We drove in what I guess you'd call a comfortable quiet, except the rain was making plenty of noise against the roof and the windshield wipers were keeping a steady rhythm and my heart was beating so hard I was sure he could hear it. But neither of us spoke. And it wasn't awkward. It should have been awkward, because I was sitting in a stranger's car, soaking wet, smelling like wet wool and drugstore shampoo, with nothing to say. Instead, it felt like something was building between us, word by unspoken word. Like the air itself was getting thicker.
Then he said, "You're new to Fletcher's Grove."
Statement, not question. Like he already knew the answer and was just making conversation.
"Just got here today. On the afternoon bus. I'm staying with my aunt for a while."
"Carol Miller."
I blinked. "You know her?"
"Everyone knows Carol. She was the nurse at the clinic for thirty years. Delivered half the babies in this town. Saved my..." He paused. Something flickered in his expression. "She's well-respected."

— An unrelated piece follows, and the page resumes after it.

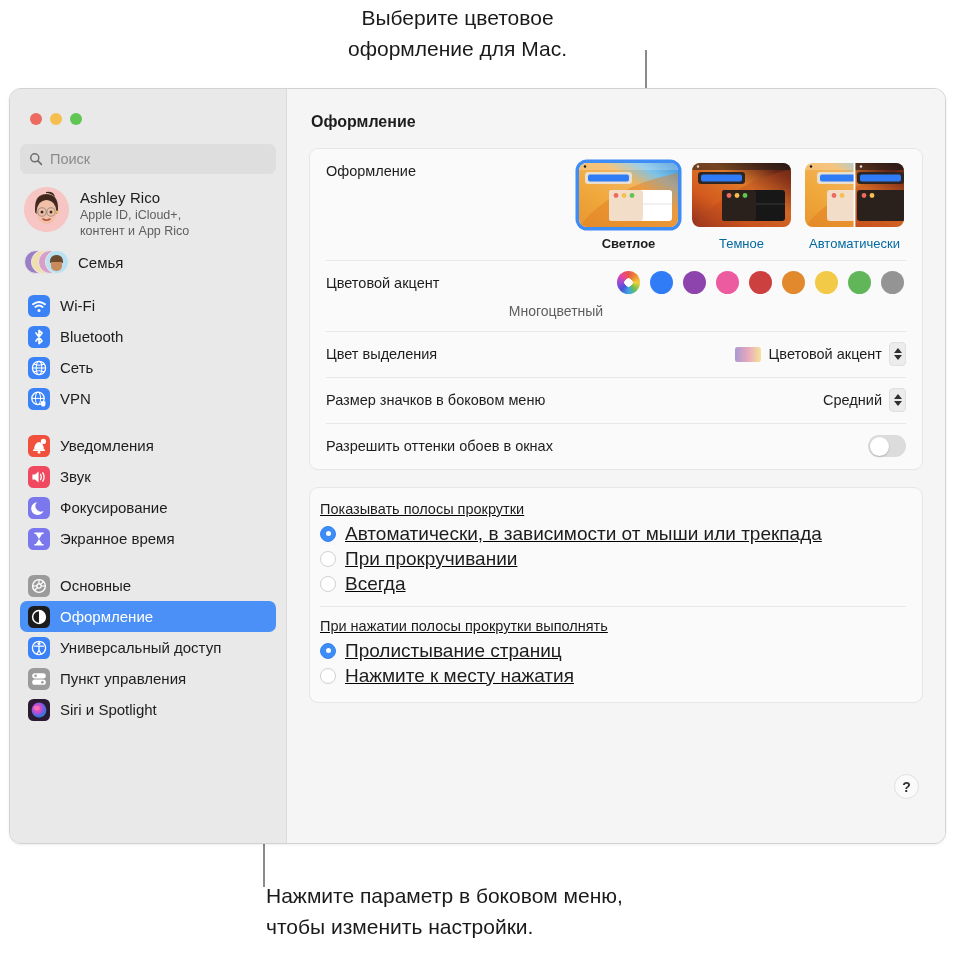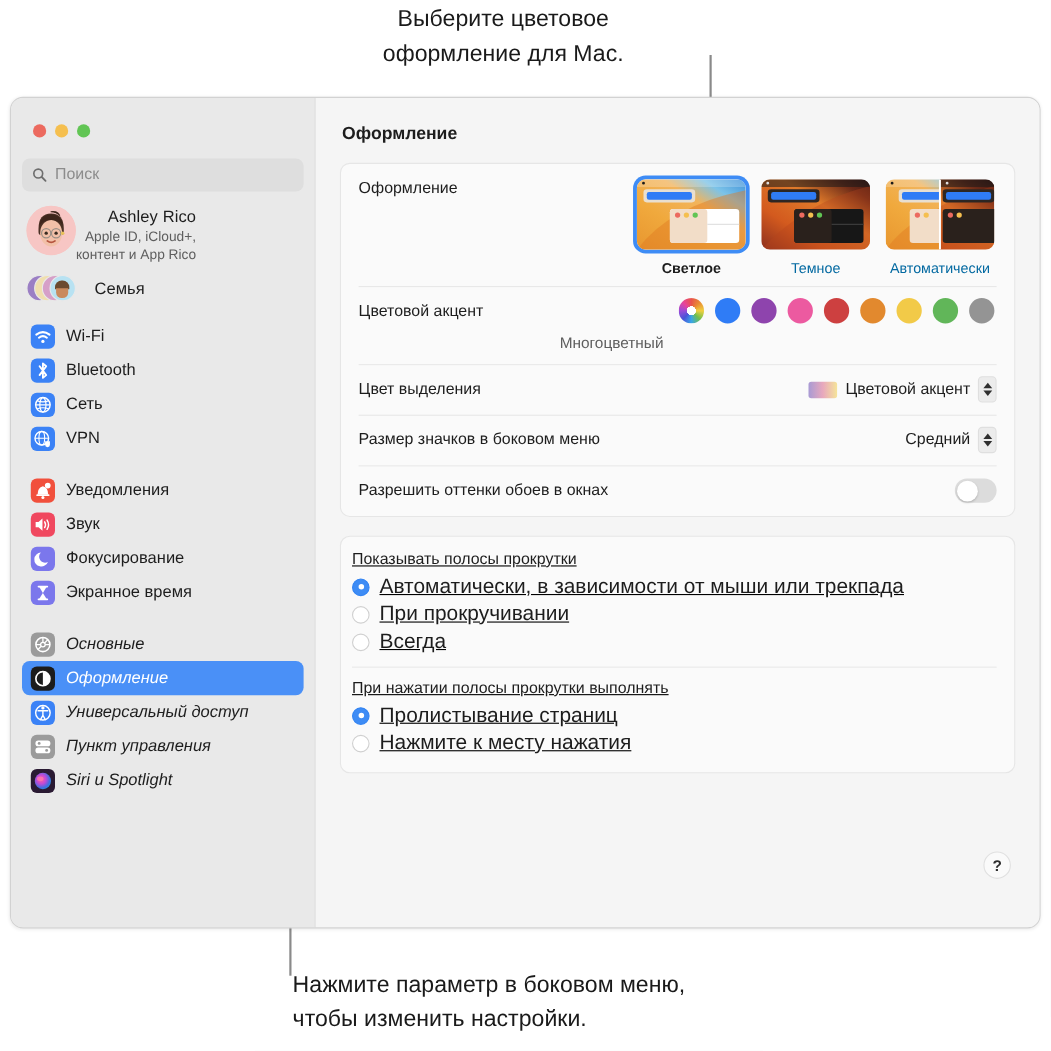"Ashley Rico" .account-row { gap: none -> 11px; text-align: right -> none }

I waited for him to finish the sentence he'd started. Saved my what? But he didn't. The silence stretched.
"Why did you come here?" he asked instead.
The question was blunt. Personal. Rude, honestly, coming from someone I'd known for all of five minutes. But his voice made it sound like the most natural thing in the world, like he had every right to know every detail of my existence.
And I answered him. I didn't deflect. Didn't give a vague response about needing a change of scenery. I told him the truth.
"My mom died."
The words hung in the warm air of the car. I hadn't meant to say them. I hadn't told anyone that. Not the neighbors who'd asked why we were moving out. Not my old friends who'd texted to see where I'd gone. Not even Aunt Carol, who'd welcomed me with a tight hug and a casserole and hadn't asked a single question about why I'd shown up on her doorstep with two suitcases and a hollow look in my eyes.